Il ne faisait pas bon être républicain sous la Monarchie de Juillet. Le 14 avril 1834 il se produisit à Paris un soulèvement populaire, consécutif à l'insurrection des canuts à  Lyon le 9 avril. Ces manifestations étaient causées par les mesures antirépublicaines prises par Adolphe Thiers en tant que Ministre de l’Intérieur, en particulier des lois restreignant  la liberté d’association. Au passage d’un détachement militaire devant une barricade  rue Transnonain [1], à Paris, un coup de feu est tiré depuis une maison située au numéro 12. Un officier est tué. Les soldats investissent la maison et massacrent sans distinction tous les habitants : hommes de tous âges mais aussi femmes et enfants.
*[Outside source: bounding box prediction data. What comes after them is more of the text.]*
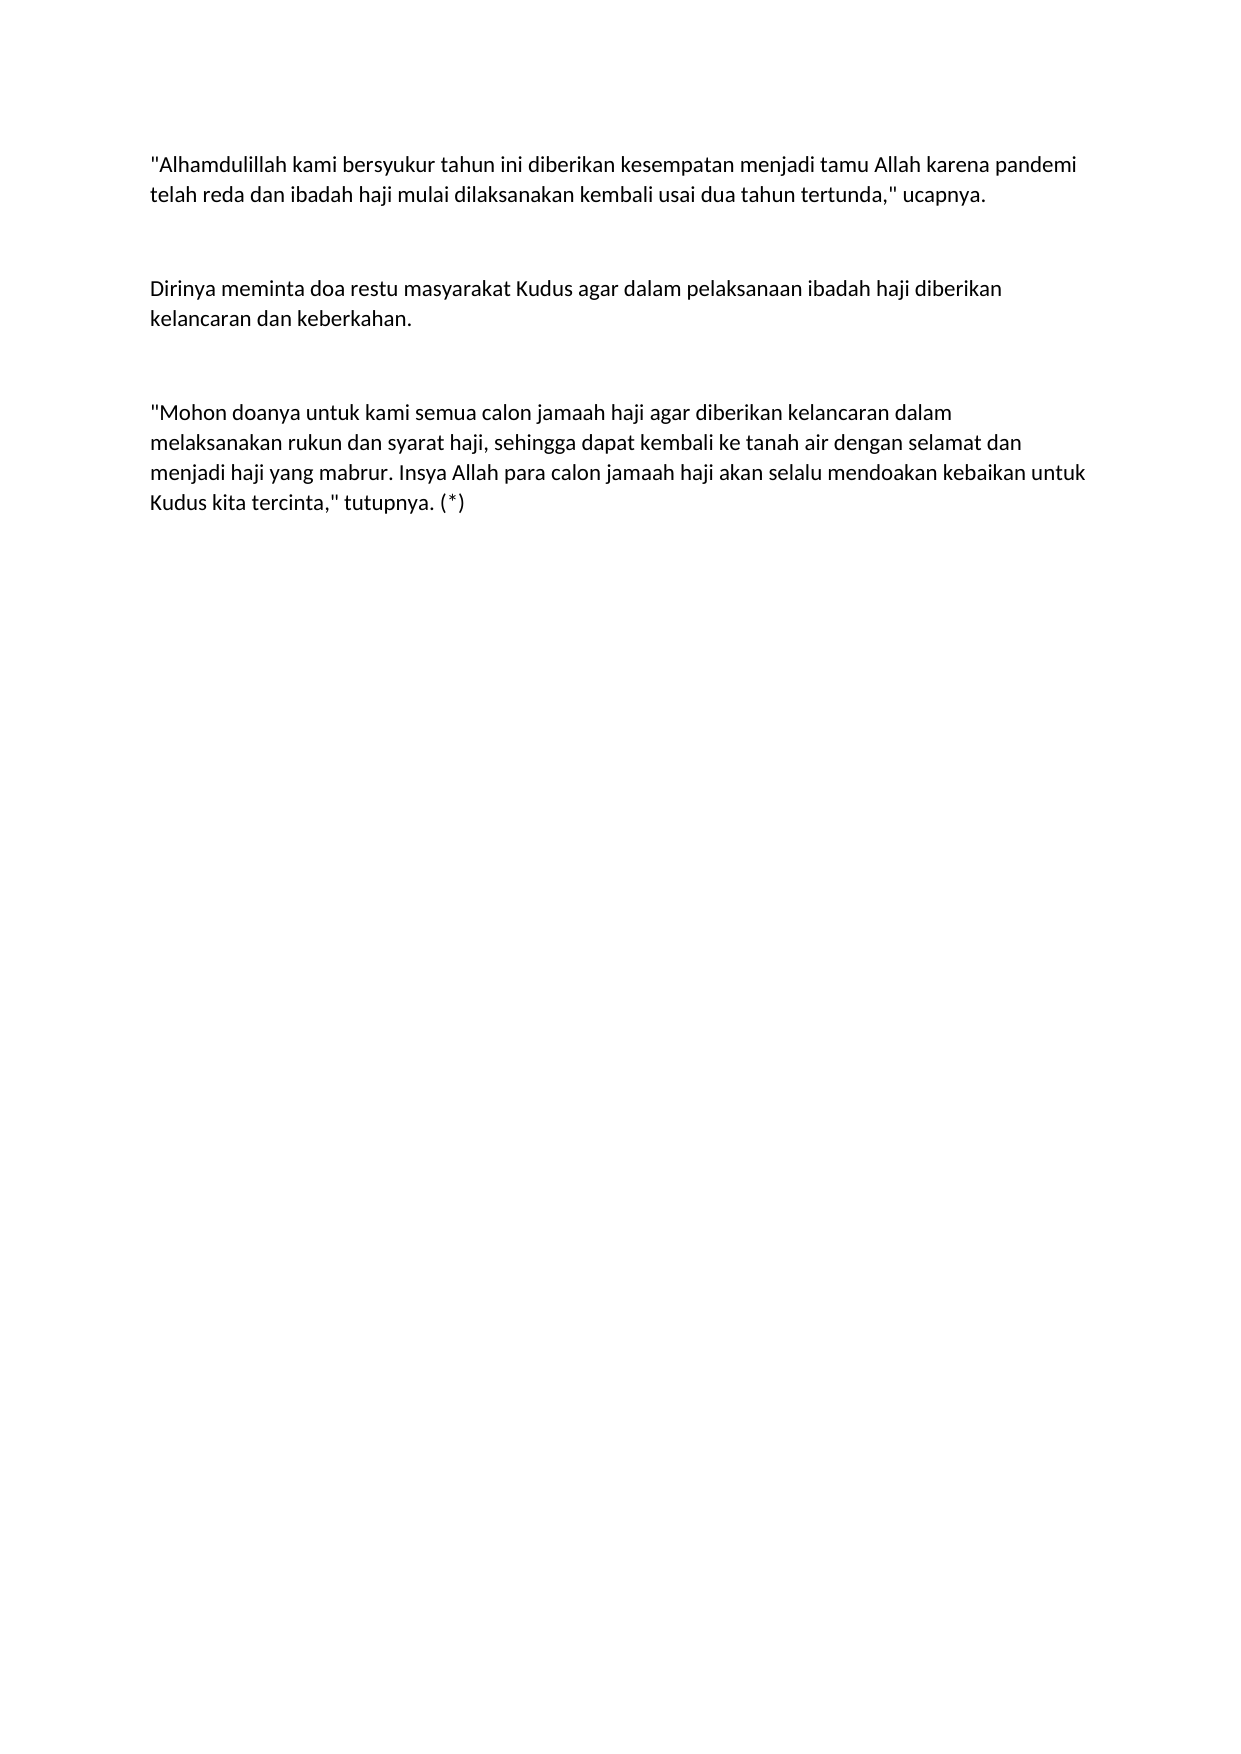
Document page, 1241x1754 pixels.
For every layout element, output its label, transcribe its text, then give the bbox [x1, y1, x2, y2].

text "Mohon doanya untuk kami semua calon jamaah haji agar diberikan kelancaran dalam melaksanakan rukun dan syarat haji, sehingga dapat kembali ke tanah air dengan selamat dan menjadi haji yang mabrur. Insya Allah para calon jamaah haji akan selalu mendoakan kebaikan untuk Kudus kita tercinta," tutupnya. (*) [150, 398, 1090, 517]
text "Alhamdulillah kami bersyukur tahun ini diberikan kesempatan menjadi tamu Allah karena pandemi telah reda dan ibadah haji mulai dilaksanakan kembali usai dua tahun tertunda," ucapnya. [150, 150, 1090, 208]
text Dirinya meminta doa restu masyarakat Kudus agar dalam pelaksanaan ibadah haji diberikan kelancaran dan keberkahan. [150, 274, 1090, 332]
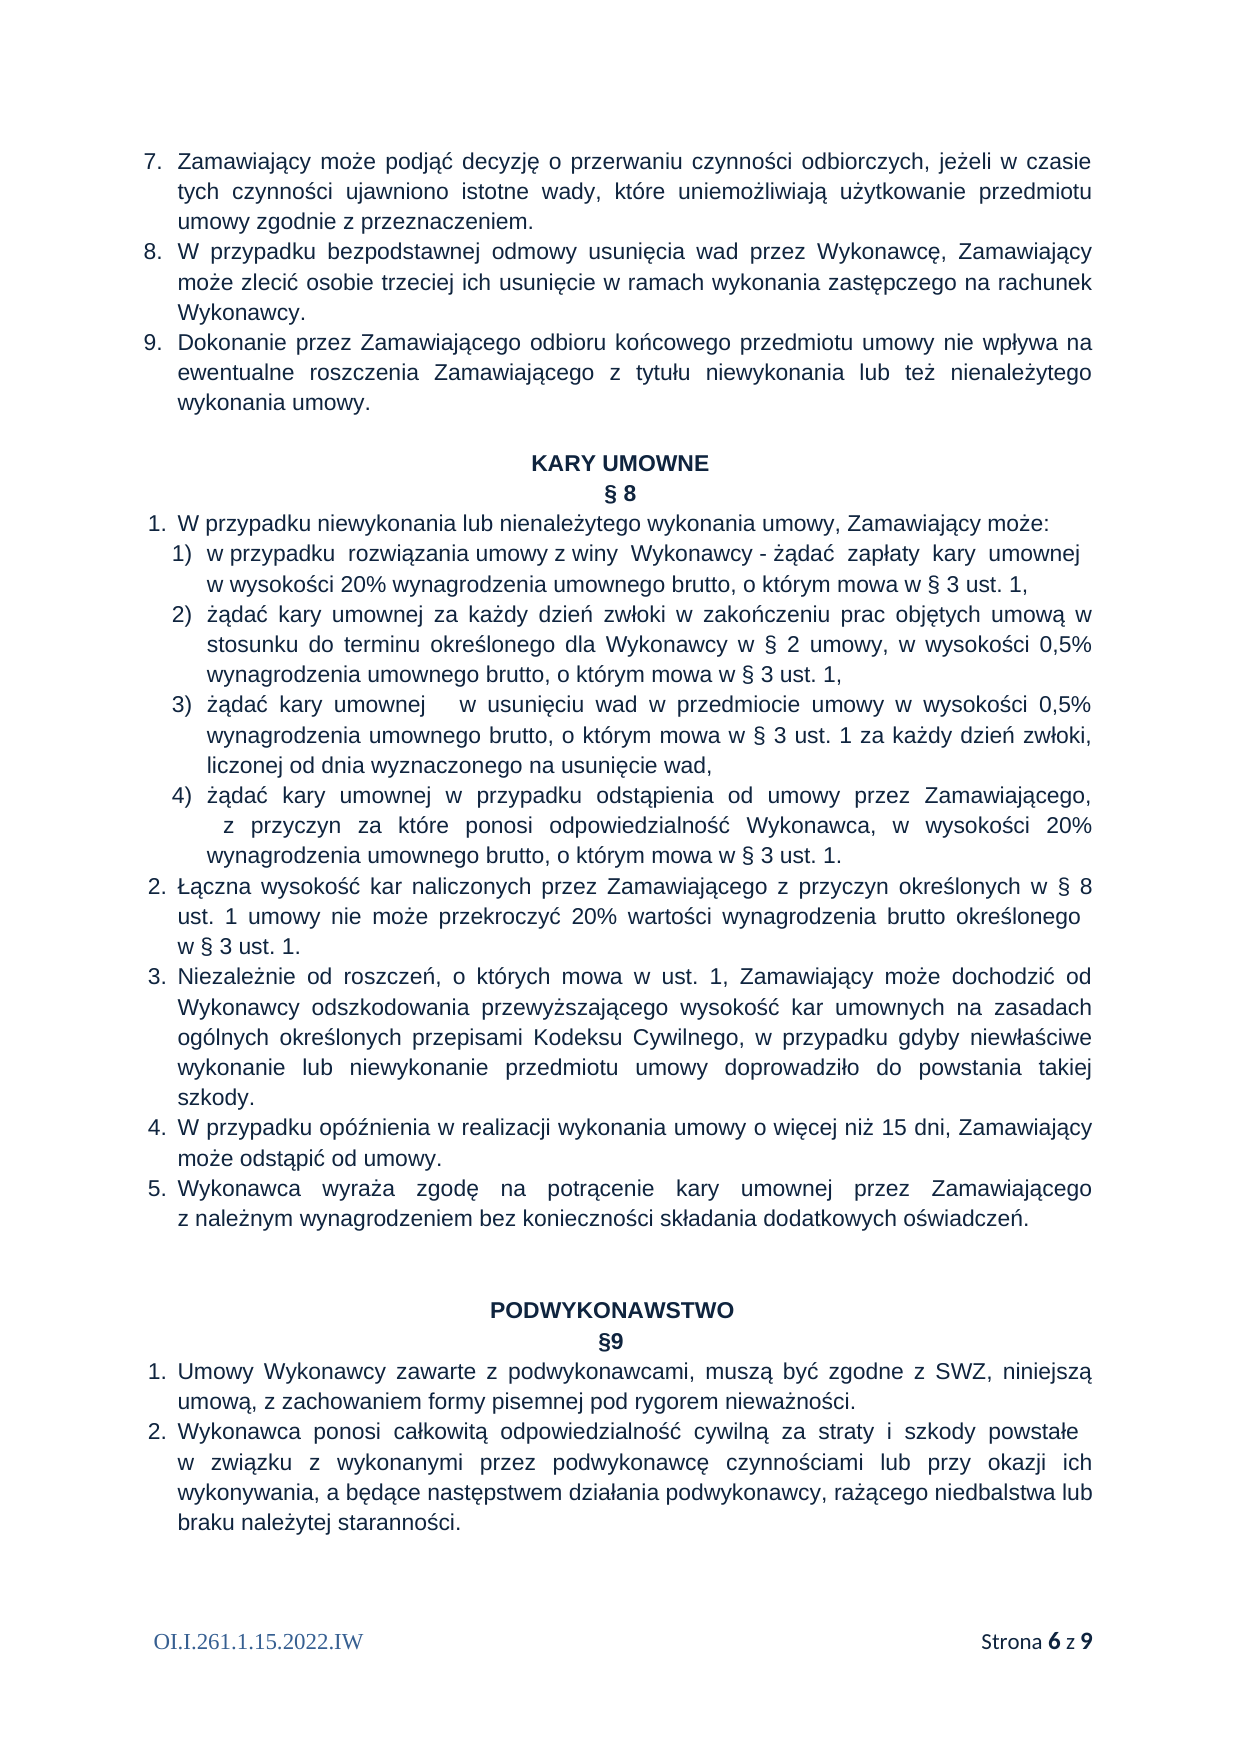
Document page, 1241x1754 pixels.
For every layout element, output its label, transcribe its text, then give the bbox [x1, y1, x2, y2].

list PODWYKONAWSTWO [223, 1297, 1093, 1324]
text KARY UMOWNE [148, 450, 1093, 476]
list żądać kary umownej w usunięciu wad w przedmiocie umowy w wysokości 0,5% wynagrodzenia umownego brutto, o którym mowa w § 3 ust. 1 za każdy dzień zwłoki, liczonej od dnia wyznaczonego na usunięcie wad, [192, 691, 1093, 778]
list Wykonawca ponosi całkowitą odpowiedzialność cywilną za straty i szkody powstałe w związku z wykonanymi przez podwykonawcę czynnościami lub przy okazji ich wykonywania, a będące następstwem działania podwykonawcy, rażącego niedbalstwa lub braku należytej staranności. [148, 1418, 1093, 1535]
list W przypadku opóźnienia w realizacji wykonania umowy o więcej niż 15 dni, Zamawiający może odstąpić od umowy. [148, 1114, 1093, 1171]
list żądać kary umownej za każdy dzień zwłoki w zakończeniu prac objętych umową w stosunku do terminu określonego dla Wykonawcy w § 2 umowy, w wysokości 0,5% wynagrodzenia umownego brutto, o którym mowa w § 3 ust. 1, [192, 601, 1093, 687]
list Niezależnie od roszczeń, o których mowa w ust. 1, Zamawiający może dochodzić od Wykonawcy odszkodowania przewyższającego wysokość kar umownych na zasadach ogólnych określonych przepisami Kodeksu Cywilnego, w przypadku gdyby niewłaściwe wykonanie lub niewykonanie przedmiotu umowy doprowadziło do powstania takiej szkody. [148, 963, 1093, 1110]
list §9 [223, 1328, 1093, 1354]
list Umowy Wykonawcy zawarte z podwykonawcami, muszą być zgodne z SWZ, niniejszą umową, z zachowaniem formy pisemnej pod rygorem nieważności. [148, 1358, 1093, 1414]
list w wysokości 20% wynagrodzenia umownego brutto, o którym mowa w § 3 ust. 1, [207, 571, 1093, 597]
list Łączna wysokość kar naliczonych przez Zamawiającego z przyczyn określonych w § 8 ust. 1 umowy nie może przekroczyć 20% wartości wynagrodzenia brutto określonego w § 3 ust. 1. [148, 873, 1093, 959]
list w przypadku rozwiązania umowy z winy Wykonawcy - żądać zapłaty kary umownej [192, 540, 1093, 567]
list Zamawiający może podjąć decyzję o przerwaniu czynności odbiorczych, jeżeli w czasie tych czynności ujawniono istotne wady, które uniemożliwiają użytkowanie przedmiotu umowy zgodnie z przeznaczeniem. [162, 148, 1093, 234]
list Dokonanie przez Zamawiającego odbioru końcowego przedmiotu umowy nie wpływa na ewentualne roszczenia Zamawiającego z tytułu niewykonania lub też nienależytego wykonania umowy. [162, 329, 1093, 416]
list żądać kary umownej w przypadku odstąpienia od umowy przez Zamawiającego, z przyczyn za które ponosi odpowiedzialność Wykonawca, w wysokości 20% wynagrodzenia umownego brutto, o którym mowa w § 3 ust. 1. [192, 782, 1093, 869]
text § 8 [148, 480, 1093, 506]
list Wykonawca wyraża zgodę na potrącenie kary umownej przez Zamawiającego z należnym wynagrodzeniem bez konieczności składania dodatkowych oświadczeń. [148, 1175, 1093, 1231]
list W przypadku niewykonania lub nienależytego wykonania umowy, Zamawiający może: [148, 510, 1093, 536]
list W przypadku bezpodstawnej odmowy usunięcia wad przez Wykonawcę, Zamawiający może zlecić osobie trzeciej ich usunięcie w ramach wykonania zastępczego na rachunek Wykonawcy. [162, 238, 1093, 325]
La brigade est commandée par le futur maréchal Bugeaud. Bien qu’il n’ait pas directement participé à cet événement la population parisienne, en état de stupeur, le lui reprochera longtemps.

Transnonain Daumier

Cet événement inspira à Honoré Daumier une lithographie d’une expressivité et d'un réalisme tels qu’on la considère généralement comme une véritable œuvre d'art. Elle fut publiée dans L'Association mensuelle du 24 septembre 1834, le magazine de Charles Philipon qui était également le fondateur du Charivari.

Baudelaire écrira en 1857 à propos de l'évocation graphique de ce massacre : « Ce n'est pas précisément de la caricature, c'est de l'histoire, de la triviale et terrible réalité ». Gustave Flaubert reprendra le thème en 1869 dans  L’Éducation sentimentale : « Un jour, — à quinze ans, — dans la rue Transnonain, devant la boutique d’un épicier, il avait vu des soldats la baïonnette rouge de sang, avec des cheveux collés à la crosse de leur fusil ; depuis ce temps-là, le Gouvernement l’exaspérait comme l’incarnation même de l’Injustice. »


[1] Elle s'est appelée successivement rue Trousse-Nonnain, rue Trace-putain, rue Tasse-Nonnain puis rue Transnonain. Elle deviendra une partie de la rue Beaubourg en 1851.